Work order - Please write out exactly the lines of the data below from the line holding "pinky tip: (1047, 585)" through the line holding "middle tip: (309, 291)", and leave out the rest.

Material supplied -
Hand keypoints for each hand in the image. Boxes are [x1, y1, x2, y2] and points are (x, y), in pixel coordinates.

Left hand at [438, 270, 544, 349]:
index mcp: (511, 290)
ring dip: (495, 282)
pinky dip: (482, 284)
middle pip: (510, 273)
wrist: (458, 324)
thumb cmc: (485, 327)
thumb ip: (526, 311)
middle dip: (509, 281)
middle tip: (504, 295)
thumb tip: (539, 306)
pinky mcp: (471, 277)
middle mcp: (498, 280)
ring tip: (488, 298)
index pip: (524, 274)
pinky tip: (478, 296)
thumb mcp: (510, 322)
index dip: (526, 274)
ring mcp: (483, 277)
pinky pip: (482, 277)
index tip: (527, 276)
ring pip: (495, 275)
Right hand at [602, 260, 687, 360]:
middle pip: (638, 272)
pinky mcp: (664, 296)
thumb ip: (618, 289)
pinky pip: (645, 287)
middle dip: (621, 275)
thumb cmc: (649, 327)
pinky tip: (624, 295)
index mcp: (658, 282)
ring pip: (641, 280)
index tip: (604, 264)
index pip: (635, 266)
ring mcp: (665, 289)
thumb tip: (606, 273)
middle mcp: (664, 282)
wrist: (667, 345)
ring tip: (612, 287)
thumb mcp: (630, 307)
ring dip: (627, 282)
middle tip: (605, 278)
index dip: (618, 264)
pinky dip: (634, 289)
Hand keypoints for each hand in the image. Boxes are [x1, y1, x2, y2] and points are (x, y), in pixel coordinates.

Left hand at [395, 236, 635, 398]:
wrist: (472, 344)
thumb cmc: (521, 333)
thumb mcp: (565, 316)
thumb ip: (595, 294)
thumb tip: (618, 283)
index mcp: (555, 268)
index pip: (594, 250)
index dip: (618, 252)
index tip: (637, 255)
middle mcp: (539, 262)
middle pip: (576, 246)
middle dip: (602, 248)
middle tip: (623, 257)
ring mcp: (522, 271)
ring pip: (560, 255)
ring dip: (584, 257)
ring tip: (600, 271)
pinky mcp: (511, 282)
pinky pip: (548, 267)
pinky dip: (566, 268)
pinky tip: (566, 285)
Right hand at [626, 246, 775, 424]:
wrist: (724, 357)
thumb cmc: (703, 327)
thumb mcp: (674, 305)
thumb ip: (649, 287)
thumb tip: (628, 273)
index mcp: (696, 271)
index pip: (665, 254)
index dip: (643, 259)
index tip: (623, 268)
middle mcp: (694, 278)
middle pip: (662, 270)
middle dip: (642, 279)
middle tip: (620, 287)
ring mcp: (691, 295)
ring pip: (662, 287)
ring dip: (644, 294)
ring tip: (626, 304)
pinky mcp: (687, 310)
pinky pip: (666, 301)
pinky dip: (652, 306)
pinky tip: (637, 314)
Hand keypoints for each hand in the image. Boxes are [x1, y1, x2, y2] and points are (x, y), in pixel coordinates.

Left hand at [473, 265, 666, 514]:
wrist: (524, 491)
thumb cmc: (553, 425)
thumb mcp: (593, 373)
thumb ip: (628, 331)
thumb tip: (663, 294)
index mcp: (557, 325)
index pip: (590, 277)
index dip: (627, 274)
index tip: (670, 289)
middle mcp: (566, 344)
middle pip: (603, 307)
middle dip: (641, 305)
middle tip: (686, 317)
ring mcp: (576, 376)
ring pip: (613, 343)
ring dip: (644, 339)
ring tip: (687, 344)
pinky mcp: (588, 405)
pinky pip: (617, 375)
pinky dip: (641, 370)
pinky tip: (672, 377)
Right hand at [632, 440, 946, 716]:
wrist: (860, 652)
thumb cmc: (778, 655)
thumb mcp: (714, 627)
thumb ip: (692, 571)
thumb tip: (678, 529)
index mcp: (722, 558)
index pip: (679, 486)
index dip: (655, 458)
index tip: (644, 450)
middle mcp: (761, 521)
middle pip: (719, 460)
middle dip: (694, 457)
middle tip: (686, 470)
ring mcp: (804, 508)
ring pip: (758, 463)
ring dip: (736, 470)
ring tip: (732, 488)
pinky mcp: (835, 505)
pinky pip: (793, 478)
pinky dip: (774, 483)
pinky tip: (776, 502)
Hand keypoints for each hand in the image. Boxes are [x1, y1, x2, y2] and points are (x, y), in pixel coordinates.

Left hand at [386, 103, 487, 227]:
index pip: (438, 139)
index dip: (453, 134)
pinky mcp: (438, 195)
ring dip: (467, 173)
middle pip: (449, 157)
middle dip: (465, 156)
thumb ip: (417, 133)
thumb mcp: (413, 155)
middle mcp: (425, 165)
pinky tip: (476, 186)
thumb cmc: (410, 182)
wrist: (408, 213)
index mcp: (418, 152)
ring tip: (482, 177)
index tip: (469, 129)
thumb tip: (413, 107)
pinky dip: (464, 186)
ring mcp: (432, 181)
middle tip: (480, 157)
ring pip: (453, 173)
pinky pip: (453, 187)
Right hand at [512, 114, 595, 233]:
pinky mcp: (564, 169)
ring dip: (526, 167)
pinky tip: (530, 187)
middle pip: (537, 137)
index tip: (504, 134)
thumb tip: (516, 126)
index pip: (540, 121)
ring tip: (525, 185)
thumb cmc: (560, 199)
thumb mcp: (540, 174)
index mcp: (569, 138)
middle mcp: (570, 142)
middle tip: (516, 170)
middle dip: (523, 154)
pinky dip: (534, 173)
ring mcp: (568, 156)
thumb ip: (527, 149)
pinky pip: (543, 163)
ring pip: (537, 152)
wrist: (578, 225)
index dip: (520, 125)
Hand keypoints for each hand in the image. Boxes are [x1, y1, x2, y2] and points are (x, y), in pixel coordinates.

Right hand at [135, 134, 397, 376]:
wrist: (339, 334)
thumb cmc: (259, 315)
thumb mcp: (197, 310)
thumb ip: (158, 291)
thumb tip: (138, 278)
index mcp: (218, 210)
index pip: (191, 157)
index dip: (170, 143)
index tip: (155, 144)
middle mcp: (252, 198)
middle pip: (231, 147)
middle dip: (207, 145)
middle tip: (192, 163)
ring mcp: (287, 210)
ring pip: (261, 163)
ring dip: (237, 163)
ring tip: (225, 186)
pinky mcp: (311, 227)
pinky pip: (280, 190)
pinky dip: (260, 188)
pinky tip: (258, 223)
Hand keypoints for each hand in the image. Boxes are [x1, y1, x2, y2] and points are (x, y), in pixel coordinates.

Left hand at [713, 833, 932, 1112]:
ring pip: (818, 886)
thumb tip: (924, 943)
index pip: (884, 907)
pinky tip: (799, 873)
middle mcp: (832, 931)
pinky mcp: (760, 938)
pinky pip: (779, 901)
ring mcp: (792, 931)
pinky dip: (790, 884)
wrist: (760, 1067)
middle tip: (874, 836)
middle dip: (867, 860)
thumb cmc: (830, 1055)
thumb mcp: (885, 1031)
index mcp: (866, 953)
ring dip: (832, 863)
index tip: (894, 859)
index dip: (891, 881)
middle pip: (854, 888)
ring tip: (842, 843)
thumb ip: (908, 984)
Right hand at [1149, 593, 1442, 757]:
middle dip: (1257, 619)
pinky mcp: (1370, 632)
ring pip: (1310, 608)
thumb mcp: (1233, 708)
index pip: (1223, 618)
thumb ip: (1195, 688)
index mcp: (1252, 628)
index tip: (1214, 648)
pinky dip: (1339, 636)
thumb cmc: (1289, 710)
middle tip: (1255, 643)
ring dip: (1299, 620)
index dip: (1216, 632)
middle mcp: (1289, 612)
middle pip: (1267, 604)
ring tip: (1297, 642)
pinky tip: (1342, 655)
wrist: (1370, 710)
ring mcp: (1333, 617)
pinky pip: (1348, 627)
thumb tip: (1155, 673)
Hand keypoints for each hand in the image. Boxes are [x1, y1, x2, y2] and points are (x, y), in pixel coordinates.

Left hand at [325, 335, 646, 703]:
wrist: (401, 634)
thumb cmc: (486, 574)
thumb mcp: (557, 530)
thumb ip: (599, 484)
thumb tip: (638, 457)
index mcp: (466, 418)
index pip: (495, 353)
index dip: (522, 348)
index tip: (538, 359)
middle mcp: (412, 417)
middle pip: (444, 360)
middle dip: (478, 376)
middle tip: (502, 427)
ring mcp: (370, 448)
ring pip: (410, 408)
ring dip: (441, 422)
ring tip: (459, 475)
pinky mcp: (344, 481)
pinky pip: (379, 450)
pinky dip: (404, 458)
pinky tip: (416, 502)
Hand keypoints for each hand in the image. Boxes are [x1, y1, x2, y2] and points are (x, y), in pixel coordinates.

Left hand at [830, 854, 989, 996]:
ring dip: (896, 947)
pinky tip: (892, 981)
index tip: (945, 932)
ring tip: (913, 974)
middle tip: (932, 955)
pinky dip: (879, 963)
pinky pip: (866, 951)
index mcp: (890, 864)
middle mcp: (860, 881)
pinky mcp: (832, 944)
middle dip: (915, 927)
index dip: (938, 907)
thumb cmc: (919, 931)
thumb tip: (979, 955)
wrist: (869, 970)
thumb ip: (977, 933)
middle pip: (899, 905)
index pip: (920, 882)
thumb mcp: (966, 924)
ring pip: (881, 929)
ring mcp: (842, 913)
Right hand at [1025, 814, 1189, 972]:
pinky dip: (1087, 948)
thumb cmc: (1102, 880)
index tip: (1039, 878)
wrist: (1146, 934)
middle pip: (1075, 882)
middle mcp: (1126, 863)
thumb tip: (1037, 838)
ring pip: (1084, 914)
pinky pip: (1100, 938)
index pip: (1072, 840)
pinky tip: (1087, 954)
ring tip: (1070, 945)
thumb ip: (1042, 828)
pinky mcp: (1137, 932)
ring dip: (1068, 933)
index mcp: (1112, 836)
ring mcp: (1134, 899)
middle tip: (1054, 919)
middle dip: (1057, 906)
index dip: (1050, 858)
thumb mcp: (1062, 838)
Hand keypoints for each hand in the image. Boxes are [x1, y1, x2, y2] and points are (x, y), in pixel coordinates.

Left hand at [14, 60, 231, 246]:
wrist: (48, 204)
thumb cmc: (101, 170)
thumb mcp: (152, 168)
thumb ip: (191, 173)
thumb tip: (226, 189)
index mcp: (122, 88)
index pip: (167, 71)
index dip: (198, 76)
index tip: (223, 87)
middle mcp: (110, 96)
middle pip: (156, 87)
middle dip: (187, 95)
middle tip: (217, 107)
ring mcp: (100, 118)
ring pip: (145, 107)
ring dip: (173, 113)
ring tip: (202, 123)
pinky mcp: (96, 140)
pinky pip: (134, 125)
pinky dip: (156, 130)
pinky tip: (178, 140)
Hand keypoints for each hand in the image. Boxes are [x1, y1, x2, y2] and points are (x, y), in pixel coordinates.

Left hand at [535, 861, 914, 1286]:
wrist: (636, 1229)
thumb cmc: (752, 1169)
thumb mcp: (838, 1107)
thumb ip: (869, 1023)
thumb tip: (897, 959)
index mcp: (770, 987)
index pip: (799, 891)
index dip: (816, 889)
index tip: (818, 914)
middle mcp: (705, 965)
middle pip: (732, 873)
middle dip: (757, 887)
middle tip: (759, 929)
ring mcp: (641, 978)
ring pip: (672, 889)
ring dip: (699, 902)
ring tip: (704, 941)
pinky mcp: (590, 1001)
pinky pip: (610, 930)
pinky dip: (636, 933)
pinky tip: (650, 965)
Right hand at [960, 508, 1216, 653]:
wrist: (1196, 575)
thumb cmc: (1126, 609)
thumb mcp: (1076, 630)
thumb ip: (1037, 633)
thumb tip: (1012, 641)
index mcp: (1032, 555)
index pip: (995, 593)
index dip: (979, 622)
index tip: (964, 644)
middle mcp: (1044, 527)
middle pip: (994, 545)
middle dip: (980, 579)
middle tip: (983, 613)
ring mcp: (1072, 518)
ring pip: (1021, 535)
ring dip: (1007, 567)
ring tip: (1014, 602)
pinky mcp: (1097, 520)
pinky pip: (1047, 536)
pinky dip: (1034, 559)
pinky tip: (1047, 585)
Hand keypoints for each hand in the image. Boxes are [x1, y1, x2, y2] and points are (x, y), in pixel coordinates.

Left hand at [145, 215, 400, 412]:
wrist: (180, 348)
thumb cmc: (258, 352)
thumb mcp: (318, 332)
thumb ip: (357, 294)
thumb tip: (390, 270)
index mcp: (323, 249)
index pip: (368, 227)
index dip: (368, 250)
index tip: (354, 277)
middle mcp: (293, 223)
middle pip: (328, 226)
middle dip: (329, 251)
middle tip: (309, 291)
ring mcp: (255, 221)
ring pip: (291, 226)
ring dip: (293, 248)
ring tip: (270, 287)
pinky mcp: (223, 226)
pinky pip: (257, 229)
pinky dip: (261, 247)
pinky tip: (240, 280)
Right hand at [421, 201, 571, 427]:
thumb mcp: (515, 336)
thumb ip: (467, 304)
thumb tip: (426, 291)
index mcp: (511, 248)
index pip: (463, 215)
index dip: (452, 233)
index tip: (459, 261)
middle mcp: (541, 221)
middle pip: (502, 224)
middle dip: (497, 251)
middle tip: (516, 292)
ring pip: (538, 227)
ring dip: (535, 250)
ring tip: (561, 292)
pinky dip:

Exercise response -
pinky tip: (1047, 585)
Hand keypoints for each hand in the image. Boxes are [x1, y1, x2, y2] and points are (x, y), in pixel coordinates.

Left hand at [145, 215, 400, 412]:
wrist: (180, 348)
thumb cmc: (258, 352)
thumb mcp: (318, 332)
thumb ip: (357, 294)
thumb tip: (390, 270)
index mcp: (323, 249)
index pip: (368, 227)
index dip: (368, 250)
index tip: (354, 277)
middle mcp: (293, 223)
middle pip: (328, 226)
middle dip: (329, 251)
middle tip: (309, 291)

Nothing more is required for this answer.